After over a dozen significant district retirements this year, TUFSD Superintendent Dr. Howard Smith announces his own; he will finish out one last year.

 

Add this to the very full job postings bulletin board in the Board of Education administration building lobby: Seeking Superintendent.

Those faculty members already adjusting to the from the system this year just received another surprising blow: Superintendent Dr. Howard Smith himself will be retiring next year.

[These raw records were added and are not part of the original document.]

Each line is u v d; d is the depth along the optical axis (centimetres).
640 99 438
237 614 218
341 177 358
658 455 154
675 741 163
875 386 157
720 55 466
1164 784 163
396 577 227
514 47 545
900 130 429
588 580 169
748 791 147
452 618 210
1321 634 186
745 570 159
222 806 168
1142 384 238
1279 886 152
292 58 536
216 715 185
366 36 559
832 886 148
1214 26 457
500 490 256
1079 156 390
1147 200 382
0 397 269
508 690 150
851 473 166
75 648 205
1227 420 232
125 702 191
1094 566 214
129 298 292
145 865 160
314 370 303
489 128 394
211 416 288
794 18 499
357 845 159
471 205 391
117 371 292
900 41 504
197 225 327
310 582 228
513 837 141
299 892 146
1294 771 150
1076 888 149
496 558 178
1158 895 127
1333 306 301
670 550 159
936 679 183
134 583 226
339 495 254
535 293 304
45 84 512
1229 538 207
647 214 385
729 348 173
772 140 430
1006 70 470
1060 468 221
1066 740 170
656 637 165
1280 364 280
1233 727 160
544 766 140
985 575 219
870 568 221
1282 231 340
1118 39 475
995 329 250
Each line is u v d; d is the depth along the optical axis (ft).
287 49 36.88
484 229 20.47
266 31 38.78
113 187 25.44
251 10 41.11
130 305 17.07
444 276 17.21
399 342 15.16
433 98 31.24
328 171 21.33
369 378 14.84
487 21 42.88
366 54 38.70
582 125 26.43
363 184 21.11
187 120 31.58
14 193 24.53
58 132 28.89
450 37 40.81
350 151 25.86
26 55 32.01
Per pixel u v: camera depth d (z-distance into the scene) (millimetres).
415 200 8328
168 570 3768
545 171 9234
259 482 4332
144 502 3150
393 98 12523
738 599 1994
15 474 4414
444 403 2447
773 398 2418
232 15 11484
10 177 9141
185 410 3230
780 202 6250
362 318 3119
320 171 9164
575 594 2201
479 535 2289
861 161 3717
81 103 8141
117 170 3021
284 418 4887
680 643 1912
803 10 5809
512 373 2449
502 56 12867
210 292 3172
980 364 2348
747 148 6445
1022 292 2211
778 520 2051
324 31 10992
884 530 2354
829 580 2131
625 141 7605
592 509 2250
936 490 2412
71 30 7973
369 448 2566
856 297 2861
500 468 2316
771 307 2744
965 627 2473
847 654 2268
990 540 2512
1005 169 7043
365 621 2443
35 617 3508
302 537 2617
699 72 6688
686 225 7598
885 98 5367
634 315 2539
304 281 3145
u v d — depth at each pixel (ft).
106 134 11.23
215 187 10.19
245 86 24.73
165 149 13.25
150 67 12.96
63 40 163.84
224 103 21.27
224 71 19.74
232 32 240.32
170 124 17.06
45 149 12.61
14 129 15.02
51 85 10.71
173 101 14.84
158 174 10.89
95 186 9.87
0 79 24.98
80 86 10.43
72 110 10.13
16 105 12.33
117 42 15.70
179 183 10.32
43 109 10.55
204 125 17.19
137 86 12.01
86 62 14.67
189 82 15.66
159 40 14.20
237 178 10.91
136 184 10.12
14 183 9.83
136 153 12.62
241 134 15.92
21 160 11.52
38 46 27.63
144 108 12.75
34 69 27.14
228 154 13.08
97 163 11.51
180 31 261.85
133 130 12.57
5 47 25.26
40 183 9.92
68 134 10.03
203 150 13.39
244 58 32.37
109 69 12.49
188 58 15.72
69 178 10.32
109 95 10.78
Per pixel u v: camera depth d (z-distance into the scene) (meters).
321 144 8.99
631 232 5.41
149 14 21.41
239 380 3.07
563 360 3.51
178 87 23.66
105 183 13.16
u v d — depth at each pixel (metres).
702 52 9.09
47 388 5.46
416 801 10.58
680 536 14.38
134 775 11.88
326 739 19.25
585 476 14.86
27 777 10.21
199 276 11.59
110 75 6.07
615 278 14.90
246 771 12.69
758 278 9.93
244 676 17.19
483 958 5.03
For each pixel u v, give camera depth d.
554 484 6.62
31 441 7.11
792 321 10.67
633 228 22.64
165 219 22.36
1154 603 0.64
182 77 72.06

Smith first made the announcement to faculty last week in a colloquial message signed "Howard." He plans to complete the next school year and retire in August-September 2013, which may leave plenty of time to find a replacement but still comes sooner than expected.

His letter:

After a considerable amount of soul searching, I have decided to retire at the end of the 2012-13 school year. I am announcing it now so the Board can get an early start in the process of selecting my successor and so we all can work together during the coming year to provide for a smooth transition. Being a superintendent is kind of like running a leg of a relay race. You pick up the baton, run as fast as you can, and then when you sense it is time, you look to hand off the baton to a fresh runner. 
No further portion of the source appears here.